Brief:
Update the records from their start up to and including the line with "Which series changed the most between 2018": replace "categories" with "groups" and leave everything else unchanged. Return only those lines.

Extracted data:

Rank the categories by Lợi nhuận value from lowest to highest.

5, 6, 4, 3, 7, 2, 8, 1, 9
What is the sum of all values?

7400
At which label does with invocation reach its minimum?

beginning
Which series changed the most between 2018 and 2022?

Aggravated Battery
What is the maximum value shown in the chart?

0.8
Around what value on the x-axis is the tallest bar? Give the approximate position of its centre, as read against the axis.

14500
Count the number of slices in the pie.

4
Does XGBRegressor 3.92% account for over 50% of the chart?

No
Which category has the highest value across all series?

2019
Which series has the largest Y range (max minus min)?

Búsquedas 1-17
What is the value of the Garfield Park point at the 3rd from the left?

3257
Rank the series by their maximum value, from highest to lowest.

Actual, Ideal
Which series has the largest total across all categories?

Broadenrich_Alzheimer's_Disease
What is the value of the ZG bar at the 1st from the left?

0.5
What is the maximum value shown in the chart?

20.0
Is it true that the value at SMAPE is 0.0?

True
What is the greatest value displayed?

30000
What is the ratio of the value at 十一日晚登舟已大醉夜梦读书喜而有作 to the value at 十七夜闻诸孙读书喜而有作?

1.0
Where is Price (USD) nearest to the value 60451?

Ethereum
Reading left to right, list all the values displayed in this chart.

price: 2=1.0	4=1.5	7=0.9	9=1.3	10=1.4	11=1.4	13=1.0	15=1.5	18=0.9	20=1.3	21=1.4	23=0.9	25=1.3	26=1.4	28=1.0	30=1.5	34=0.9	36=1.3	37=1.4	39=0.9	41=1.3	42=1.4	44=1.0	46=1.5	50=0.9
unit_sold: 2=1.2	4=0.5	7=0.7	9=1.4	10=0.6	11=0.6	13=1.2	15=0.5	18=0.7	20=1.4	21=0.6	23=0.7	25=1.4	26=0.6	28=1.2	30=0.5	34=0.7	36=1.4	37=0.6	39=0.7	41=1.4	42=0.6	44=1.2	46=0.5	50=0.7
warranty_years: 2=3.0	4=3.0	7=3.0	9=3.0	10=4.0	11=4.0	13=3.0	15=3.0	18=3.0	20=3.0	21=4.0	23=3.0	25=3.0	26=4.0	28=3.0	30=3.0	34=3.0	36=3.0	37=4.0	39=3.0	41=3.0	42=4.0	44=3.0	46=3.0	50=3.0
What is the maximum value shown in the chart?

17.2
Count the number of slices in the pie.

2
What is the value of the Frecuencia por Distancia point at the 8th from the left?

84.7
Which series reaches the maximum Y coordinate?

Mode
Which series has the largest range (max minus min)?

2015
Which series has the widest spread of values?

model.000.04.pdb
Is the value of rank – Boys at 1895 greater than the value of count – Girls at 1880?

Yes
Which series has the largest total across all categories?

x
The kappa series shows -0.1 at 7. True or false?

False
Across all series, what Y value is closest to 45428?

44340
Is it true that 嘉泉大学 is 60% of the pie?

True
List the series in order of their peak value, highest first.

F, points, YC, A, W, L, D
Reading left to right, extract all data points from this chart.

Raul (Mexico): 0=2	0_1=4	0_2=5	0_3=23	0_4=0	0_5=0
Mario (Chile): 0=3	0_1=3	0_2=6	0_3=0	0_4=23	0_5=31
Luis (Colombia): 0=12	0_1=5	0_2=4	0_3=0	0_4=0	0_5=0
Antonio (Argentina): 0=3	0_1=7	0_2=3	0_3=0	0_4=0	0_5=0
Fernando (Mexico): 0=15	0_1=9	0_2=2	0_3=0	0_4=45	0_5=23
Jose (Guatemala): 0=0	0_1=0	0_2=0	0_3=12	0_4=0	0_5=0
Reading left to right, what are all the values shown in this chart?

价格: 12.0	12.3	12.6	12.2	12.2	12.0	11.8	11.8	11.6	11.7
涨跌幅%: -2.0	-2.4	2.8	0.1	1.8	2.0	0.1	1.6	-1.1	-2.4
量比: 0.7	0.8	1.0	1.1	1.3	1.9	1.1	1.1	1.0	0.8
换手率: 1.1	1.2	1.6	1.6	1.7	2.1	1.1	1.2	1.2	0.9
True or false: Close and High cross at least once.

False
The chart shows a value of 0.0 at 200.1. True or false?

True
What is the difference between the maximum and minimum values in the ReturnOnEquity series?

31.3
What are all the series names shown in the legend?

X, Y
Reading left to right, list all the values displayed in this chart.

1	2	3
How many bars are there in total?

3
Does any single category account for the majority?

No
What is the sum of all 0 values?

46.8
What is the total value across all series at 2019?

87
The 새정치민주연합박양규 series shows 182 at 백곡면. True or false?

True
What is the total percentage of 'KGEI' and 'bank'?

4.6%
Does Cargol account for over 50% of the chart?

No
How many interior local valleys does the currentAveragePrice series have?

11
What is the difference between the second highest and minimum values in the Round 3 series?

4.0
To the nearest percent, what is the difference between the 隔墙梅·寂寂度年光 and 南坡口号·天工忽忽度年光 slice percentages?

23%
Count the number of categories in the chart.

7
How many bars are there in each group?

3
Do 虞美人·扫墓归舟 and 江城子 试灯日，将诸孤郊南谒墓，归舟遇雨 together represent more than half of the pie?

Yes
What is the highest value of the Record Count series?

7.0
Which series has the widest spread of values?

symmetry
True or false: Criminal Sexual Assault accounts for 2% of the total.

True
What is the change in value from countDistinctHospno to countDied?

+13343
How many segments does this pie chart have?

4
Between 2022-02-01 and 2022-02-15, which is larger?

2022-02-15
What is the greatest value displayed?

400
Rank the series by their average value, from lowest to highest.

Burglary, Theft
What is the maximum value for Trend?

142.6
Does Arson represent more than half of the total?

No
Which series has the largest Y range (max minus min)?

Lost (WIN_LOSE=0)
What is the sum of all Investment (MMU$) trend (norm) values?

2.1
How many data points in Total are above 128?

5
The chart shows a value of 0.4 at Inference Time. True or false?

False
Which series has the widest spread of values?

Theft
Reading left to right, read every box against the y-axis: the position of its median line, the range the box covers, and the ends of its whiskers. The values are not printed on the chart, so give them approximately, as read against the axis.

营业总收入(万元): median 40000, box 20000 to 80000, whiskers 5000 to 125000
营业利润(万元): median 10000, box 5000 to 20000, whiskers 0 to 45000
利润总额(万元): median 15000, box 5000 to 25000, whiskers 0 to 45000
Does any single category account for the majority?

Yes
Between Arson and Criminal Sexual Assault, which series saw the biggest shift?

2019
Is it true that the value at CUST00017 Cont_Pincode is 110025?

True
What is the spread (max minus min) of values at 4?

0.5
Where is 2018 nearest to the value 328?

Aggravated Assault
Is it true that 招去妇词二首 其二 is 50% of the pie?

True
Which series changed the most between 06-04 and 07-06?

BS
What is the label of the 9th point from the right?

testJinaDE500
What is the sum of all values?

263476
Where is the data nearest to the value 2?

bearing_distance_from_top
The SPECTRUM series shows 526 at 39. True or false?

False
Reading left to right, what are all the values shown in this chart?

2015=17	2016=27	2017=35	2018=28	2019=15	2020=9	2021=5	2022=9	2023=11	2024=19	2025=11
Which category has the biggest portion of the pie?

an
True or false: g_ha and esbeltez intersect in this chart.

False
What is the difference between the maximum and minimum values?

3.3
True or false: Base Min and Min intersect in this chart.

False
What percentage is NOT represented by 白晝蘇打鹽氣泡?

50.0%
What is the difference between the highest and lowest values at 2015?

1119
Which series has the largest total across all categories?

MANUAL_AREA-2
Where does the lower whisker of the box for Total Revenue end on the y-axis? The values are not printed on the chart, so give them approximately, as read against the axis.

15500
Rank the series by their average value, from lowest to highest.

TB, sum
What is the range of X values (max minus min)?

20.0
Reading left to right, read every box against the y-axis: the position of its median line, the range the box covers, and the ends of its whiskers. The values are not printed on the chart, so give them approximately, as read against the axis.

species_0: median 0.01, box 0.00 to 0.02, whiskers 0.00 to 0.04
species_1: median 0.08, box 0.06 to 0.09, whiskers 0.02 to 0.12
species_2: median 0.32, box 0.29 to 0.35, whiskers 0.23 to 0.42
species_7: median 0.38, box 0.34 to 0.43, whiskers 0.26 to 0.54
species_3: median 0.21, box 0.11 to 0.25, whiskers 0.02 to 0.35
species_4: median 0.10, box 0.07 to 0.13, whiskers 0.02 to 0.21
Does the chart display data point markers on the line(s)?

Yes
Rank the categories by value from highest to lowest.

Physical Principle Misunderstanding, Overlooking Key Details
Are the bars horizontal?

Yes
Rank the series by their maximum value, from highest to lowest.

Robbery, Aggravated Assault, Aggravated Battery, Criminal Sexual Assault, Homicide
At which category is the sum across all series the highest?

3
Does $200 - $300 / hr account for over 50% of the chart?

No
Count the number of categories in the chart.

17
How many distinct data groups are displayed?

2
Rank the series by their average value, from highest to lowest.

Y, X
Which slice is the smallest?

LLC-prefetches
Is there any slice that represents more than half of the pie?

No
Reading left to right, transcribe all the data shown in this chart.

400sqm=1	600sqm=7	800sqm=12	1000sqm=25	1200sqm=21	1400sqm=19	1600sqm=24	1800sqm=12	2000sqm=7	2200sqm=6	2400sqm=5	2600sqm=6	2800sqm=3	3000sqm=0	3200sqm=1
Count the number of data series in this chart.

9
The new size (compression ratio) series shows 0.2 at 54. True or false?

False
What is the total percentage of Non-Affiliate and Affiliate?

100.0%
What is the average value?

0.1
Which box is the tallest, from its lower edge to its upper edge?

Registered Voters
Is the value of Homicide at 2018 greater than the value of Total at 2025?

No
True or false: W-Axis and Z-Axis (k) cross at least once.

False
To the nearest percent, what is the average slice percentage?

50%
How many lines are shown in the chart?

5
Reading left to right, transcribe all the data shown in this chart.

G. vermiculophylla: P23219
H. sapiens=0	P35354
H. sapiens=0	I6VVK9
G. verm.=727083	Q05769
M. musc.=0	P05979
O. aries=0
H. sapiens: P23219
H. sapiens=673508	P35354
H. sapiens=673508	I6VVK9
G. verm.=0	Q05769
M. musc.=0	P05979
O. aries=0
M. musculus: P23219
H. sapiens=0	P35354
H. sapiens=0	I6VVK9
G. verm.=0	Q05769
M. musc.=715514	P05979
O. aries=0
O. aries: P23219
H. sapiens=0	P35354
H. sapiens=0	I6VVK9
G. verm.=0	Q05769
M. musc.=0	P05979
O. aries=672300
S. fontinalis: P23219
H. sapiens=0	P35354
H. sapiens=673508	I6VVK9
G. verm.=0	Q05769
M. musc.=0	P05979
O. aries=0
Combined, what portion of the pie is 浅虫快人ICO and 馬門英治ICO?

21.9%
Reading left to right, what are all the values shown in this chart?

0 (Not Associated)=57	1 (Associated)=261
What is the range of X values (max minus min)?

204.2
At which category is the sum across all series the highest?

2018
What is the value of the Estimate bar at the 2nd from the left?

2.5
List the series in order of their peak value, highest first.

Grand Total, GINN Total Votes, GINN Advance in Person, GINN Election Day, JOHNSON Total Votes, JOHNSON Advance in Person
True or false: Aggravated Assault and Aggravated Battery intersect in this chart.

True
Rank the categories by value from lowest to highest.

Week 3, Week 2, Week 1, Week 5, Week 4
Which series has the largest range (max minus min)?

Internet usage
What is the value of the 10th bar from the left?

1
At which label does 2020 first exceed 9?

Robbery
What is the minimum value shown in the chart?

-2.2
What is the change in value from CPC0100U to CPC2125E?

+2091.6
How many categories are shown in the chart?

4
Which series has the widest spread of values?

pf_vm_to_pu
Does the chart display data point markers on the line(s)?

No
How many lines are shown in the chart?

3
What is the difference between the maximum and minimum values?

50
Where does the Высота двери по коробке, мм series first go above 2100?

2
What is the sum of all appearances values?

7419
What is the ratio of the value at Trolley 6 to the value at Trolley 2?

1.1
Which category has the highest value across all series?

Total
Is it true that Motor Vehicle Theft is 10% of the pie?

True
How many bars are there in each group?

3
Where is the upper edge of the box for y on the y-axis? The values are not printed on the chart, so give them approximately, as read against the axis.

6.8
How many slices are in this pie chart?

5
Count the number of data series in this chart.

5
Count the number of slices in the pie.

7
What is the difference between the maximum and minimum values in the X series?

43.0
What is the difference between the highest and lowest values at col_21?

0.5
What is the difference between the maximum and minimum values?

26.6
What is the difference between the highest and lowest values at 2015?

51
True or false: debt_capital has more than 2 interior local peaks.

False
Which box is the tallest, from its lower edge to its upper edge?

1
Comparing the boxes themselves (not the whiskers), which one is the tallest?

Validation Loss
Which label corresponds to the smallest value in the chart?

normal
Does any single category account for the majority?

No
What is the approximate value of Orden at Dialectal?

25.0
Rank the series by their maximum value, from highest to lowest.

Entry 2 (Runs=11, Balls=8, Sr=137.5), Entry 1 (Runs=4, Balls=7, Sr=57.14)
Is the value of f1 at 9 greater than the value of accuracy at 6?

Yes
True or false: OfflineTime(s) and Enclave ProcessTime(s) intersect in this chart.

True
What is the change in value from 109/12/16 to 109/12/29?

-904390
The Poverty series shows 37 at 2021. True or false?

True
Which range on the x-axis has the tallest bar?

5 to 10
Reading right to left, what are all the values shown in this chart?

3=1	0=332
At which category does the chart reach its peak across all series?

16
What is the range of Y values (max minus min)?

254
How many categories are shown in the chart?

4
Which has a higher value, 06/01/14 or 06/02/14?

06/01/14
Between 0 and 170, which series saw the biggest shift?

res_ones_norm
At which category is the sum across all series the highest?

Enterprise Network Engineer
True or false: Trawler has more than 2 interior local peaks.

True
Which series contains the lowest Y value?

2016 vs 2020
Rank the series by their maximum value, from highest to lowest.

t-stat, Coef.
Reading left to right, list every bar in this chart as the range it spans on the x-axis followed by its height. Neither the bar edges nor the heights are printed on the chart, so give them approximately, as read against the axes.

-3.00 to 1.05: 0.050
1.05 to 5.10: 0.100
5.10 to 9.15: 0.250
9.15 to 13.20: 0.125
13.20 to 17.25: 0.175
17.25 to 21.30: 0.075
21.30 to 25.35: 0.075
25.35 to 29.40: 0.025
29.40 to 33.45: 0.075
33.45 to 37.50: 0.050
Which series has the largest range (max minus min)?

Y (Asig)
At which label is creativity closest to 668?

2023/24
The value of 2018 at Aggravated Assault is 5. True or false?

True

Exercise answer:
Rank the groups by Lợi nhuận value from lowest to highest.

5, 6, 4, 3, 7, 2, 8, 1, 9
What is the sum of all values?

7400
At which label does with invocation reach its minimum?

beginning
Which series changed the most between 2018 and 2022?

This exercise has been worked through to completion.